Lastique commented 5 years ago

I don't think this is correct wrt. _M_ARM and _M_IX86. As I remember, at least some MSVC versions don't provide pointer intrinsics on 32-bit targets.

wyattoday commented 5 years ago

It's been available for x86 since at least Visual Studio 2015. So, perhaps modify the #ifdef to include that:

|| (BOOST_MSVC >= 1900 && defined(_M_IX86))

Also, as far as I can see for every MSVC that supports targeting ARM (32-bit arm), that intrinsic has been available. So, that part of the ifdef shouldn't have been chopped out.

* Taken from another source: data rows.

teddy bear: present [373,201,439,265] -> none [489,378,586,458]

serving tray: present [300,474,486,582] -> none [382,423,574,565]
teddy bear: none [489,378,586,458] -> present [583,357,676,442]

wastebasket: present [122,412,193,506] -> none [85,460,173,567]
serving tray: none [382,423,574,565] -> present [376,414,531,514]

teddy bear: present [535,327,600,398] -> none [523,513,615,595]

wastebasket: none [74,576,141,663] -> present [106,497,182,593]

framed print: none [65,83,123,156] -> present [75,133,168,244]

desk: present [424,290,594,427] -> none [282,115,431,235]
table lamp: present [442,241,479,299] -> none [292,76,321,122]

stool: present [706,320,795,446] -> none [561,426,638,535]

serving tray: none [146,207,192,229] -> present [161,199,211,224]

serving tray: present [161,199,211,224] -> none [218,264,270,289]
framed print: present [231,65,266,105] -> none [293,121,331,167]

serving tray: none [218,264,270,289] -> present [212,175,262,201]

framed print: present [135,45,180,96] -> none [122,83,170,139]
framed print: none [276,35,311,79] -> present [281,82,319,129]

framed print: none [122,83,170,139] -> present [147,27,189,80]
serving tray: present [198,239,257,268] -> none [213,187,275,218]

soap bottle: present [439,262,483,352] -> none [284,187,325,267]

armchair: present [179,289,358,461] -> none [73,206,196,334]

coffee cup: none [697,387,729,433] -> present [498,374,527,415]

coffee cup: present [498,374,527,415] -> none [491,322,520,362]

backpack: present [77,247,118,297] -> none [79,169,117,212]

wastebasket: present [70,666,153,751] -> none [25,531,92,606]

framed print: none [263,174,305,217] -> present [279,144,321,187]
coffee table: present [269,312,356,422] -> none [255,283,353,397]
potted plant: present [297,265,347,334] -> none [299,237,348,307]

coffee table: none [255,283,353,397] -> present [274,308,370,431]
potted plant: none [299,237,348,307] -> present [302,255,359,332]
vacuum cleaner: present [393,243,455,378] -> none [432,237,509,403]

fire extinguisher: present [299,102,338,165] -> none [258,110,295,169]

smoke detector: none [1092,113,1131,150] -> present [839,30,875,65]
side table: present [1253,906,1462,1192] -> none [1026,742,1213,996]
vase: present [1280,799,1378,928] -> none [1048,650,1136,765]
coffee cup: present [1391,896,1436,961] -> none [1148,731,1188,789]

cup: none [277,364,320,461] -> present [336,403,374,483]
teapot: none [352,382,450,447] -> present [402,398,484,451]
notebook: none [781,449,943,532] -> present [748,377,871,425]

Lastique commented 5 years ago

Also, as far as I can see for every MSVC that supports targeting ARM (32-bit arm), that intrinsic has been available.

intrin.h in MSVC-10 contains checks for _M_ARM but doesn't define _InterlockedCompareExchangePointer for that platform.

wyattoday commented 5 years ago

Well, MSDN documentation doesn't explicitly say when they made it available, so I'd be happy with a VS 2015 check for both x86 / ARM:

|| (BOOST_MSVC >= 1900 && (defined(_M_IX86) || defined(_M_ARM)))

People using modern compilers will get the benefit of the intrinsics.

Lastique commented 5 years ago

To be clear, there is no benefit from using pointer intrinsics compared to the properly sized integer intrinsics. I'll add compiler version checks, though.